Hopper is a new kind of travel company that uses big data to empower travelers. The Hopper app for iOS and Android analyses trillions of past and current trips to predict when you should fly and buy. The app notifies you when fares drop so you can book flights at just the right moment. Hopper is among the fastest growing travel apps ever, with over 10 million installs since it was launched in 2015.
But this is just the beginning. Learn more.
We’re looking for a data-savvy individual to join our team as a data scientist, to create consumer-focused research content and support user-centric product development and growth based on our real-time feed of billions of flight search results along with an archive of several trillion data points.
You may be a great fit for our team if you are excited about exploring huge (and sometimes messy) data sets and finding effective ways to simplify and communicate the results to a non-technical audience.

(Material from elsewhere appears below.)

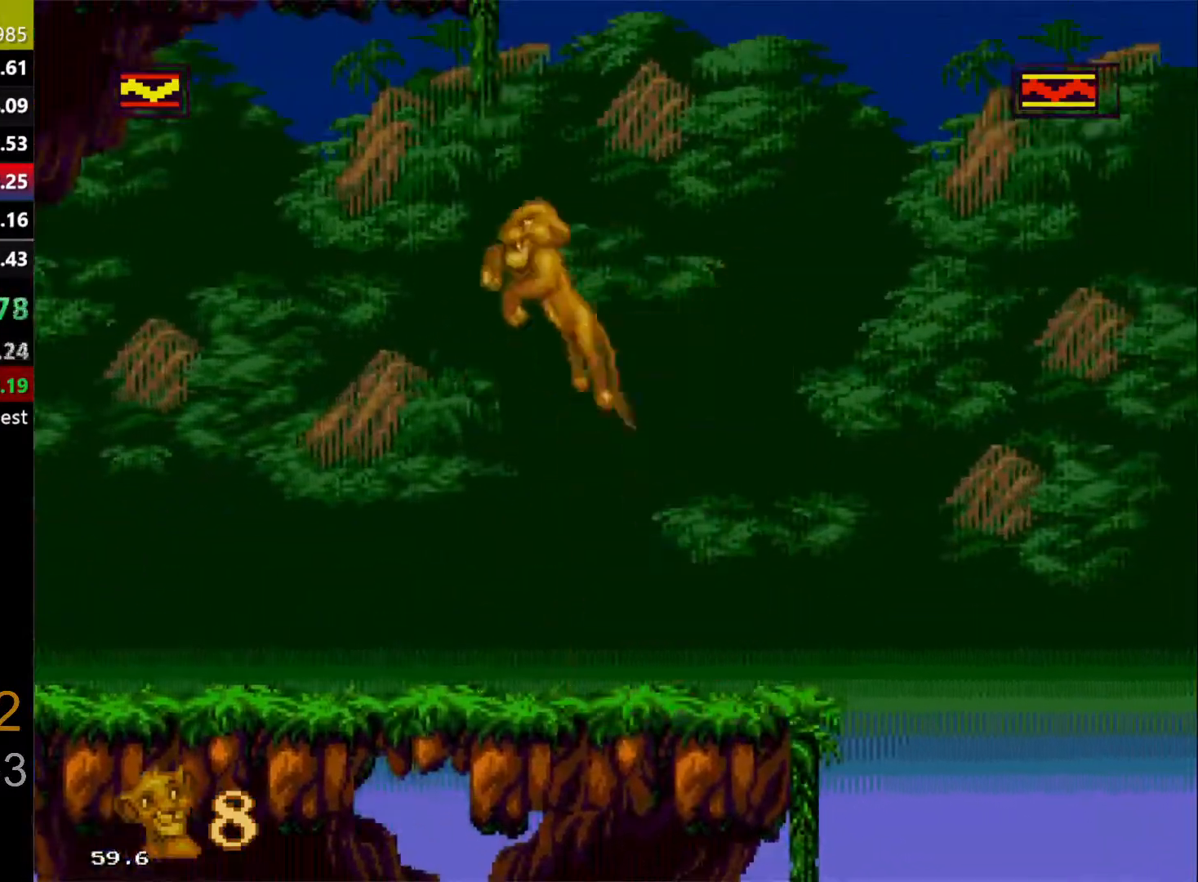
{"buttons": ["DPAD_LEFT"], "events": []}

We're looking for someone to fill this role in a full-time capacity immediately, so unfortunately we are unable to consider 2016 degree candidates at this time.
In this role you will
- Transform complex analyses into short, compelling, and easy to understand studies to share with journalists aimed at a consumer audience
- Frame and conduct complex analyses and experiments using tremendously large (e.g. 10^6 to 10^10 records), complex (not always well-structured, highly variable) data sets
- Design and implement ad hoc and automated analysis scripts, design and deliver appropriate summary tables, charts and interactive tools to present your results
A qualified candidate has
- A degree in Math, Statistics, Computer Science, Engineering or other quantitative discipline
- Extremely strong analytical and problem-solving skills
- Proven ability to communicate complex technical work to a non-technical audience
- A strong passion for and extensive experience in conducting empirical research and answering hard questions with data
- Experience with relational databases and SQL, especially Hive
- Experience working with extremely large data sets
- Experience in Pandas, R, SAS or other tools appropriate for large scale data preparation and analysis
- Experience with data mining, machine learning, statistical modeling tools and underlying algorithms
- Proficiency with Unix/Linux environments
Sound like a fit? We can't wait to hear from you.
Compensation will be competitive including equity in an early stage startup backed by top-tier VCs (Atlas Venture, Brightspark and OMERS Ventures).
All your information will be kept confidential according to EEO guidelines.